----- Available data
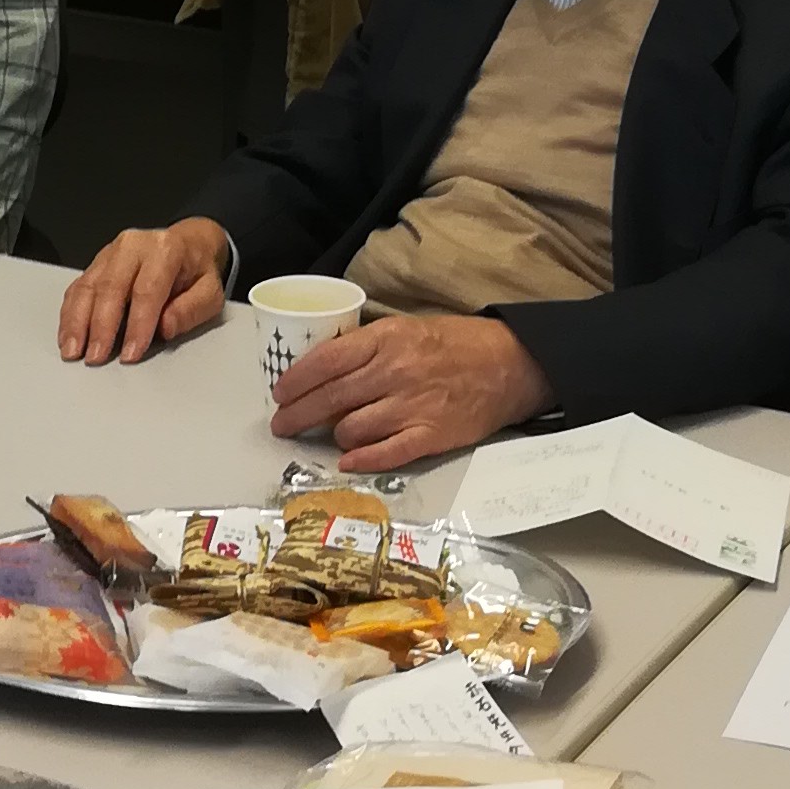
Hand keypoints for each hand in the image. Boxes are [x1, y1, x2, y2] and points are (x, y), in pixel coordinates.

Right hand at [58, 223, 229, 363]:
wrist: (189, 244)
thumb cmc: (197, 271)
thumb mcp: (211, 292)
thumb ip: (191, 310)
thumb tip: (165, 327)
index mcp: (166, 249)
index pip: (147, 289)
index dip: (137, 324)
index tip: (130, 353)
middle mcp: (134, 246)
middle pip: (110, 287)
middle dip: (101, 326)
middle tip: (96, 357)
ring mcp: (111, 252)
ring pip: (88, 286)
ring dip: (77, 322)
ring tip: (73, 351)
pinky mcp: (97, 263)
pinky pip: (78, 287)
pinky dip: (70, 314)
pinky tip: (68, 336)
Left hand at [270, 314, 541, 474]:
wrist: (509, 363)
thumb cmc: (454, 343)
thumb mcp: (405, 328)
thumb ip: (367, 347)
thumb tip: (324, 370)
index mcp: (386, 339)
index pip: (325, 362)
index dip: (295, 381)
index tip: (279, 394)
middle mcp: (395, 372)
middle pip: (330, 399)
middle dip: (298, 416)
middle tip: (282, 425)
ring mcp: (413, 406)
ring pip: (351, 429)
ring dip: (334, 435)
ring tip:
----------
» Task item
Print out all the material word for word but exclude any images.

» Your response
Hand keypoints for each hand in the image. Boxes are [x1, y1, x2, y2] and points are (x, y), in pixel coordinates.

Right hand at [58, 223, 229, 363]:
wrist: (189, 244)
thumb cmc: (197, 271)
thumb mcp: (211, 292)
thumb ip: (191, 310)
thumb tip: (165, 327)
index mcp: (166, 249)
index pip: (147, 289)
index dip: (137, 324)
index tip: (130, 353)
middle mcp: (134, 246)
middle pip: (110, 287)
middle dip: (101, 326)
middle tip: (96, 357)
ring mcp: (111, 252)
ring pip: (88, 286)
ring dip: (77, 322)
ring tip: (73, 351)
pinky mcp: (97, 263)
pinky pip: (78, 287)
pinky dip: (70, 314)
pinky tip: (68, 336)
Left hand at [270, 314, 541, 474]:
wrist: (509, 363)
thumb cmc: (454, 343)
thumb mcp: (405, 328)
thumb ip: (367, 347)
thumb tip: (324, 370)
index mcp: (386, 339)
index pip: (325, 362)
index dip: (295, 381)
index tip: (279, 394)
middle mcp: (395, 372)
middle pip: (330, 399)
middle dip: (298, 416)
middle tip: (282, 425)
ring mcp: (413, 406)
ring pip: (351, 429)
ring dip: (334, 435)
ring tip:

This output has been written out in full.